It doesn't follow though. Sherpas are a race. Black people are not a race in the same sense. The mechanism you are giving an example of is exactly why it's stupid to talk about black people as a race. Or genetics using terms like Asian, black or white, that have no genetic meaning.
People keep bringing up these fascinating specific cases as though they are the same as saying black people are more athletic, and I'm honestly agog at it. If I looked at that piece of genetic adaptation and said "Asians are the best climbers" as though if I picked some random Japanese person to develop into a climber, I'd have a great advantage, you would think I was fucking stupid. They aren't even the same people you'd say, if even remotely aware.
You've got Sherpas in Nepal inheriting a gene that had Darwinian selection over many generations from Tibetan ancestors. In that scenario you have a studied population with shared characteristics, a specific, relatively homogenous population, in a specific place. And then, you have evidence! There's a sensible causal connection there. Science!

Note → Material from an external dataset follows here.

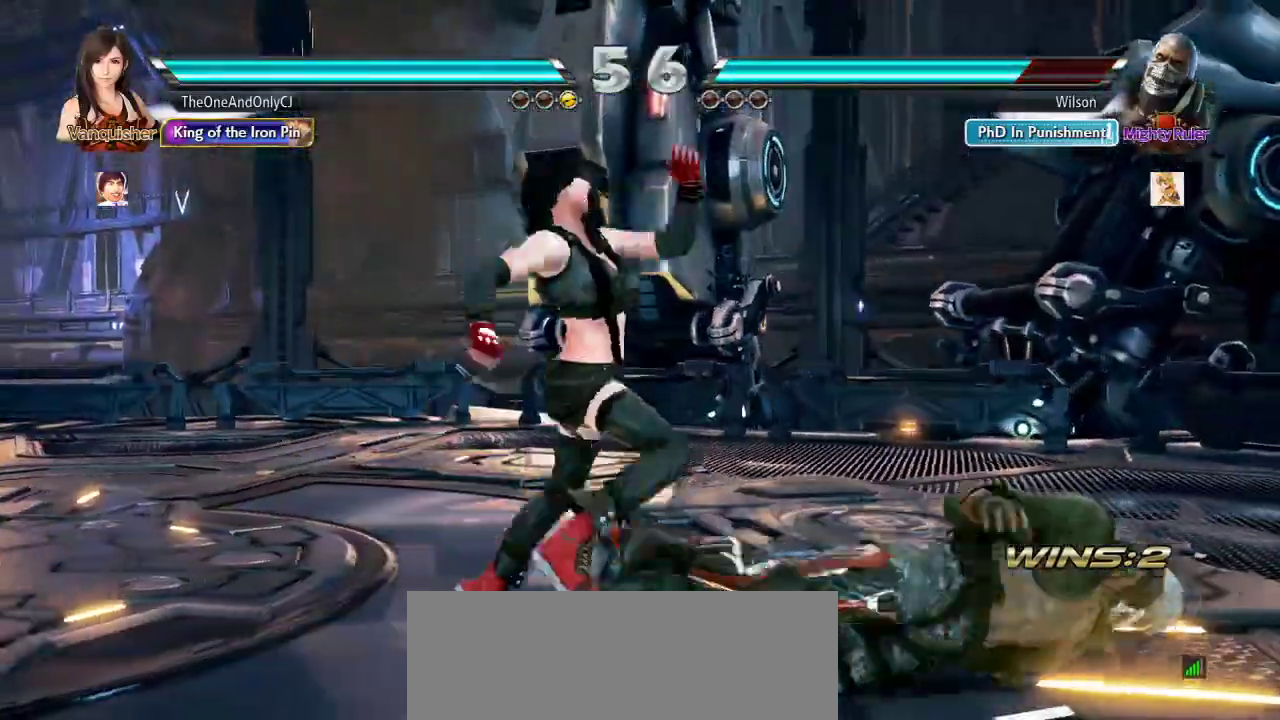
{"dt_ms": 500, "buttons": [], "left_stick": "center", "events": []}
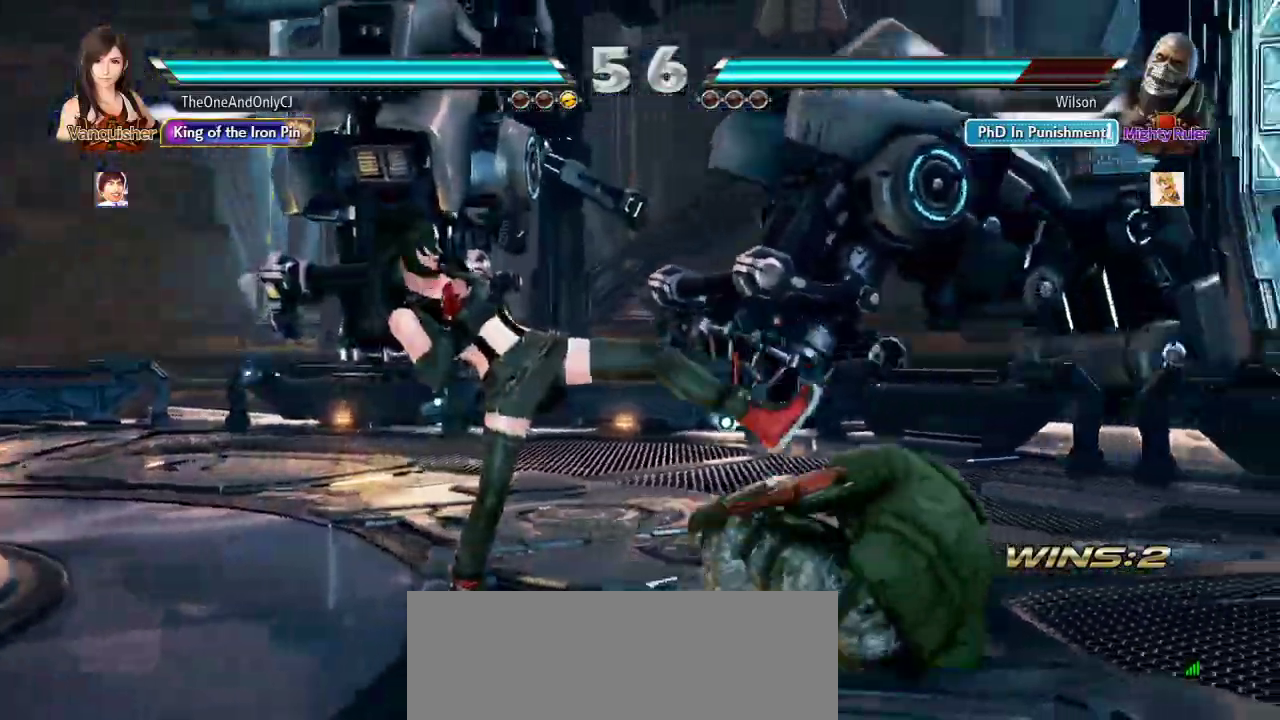
{"dt_ms": 500, "buttons": [], "left_stick": "left"}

Interestingly it does seem some people in the Andes do have genetic adaptions to high altitudes, from what I've just read, just not the same ones. Again, if you were to use lazy categories of race most people in the West don't even disambiguate the indigenous populations in these areas from the populations post colonization. Similarly, the question of who is black, and even more so, who is white, has had many shifting answers depending on time and place.
There are all sorts of advantages specific populations can have at doing very specific things that are studied. None of those populations are defined by cultural descriptors of race that have never had any scientific basis, or even any consistency of application.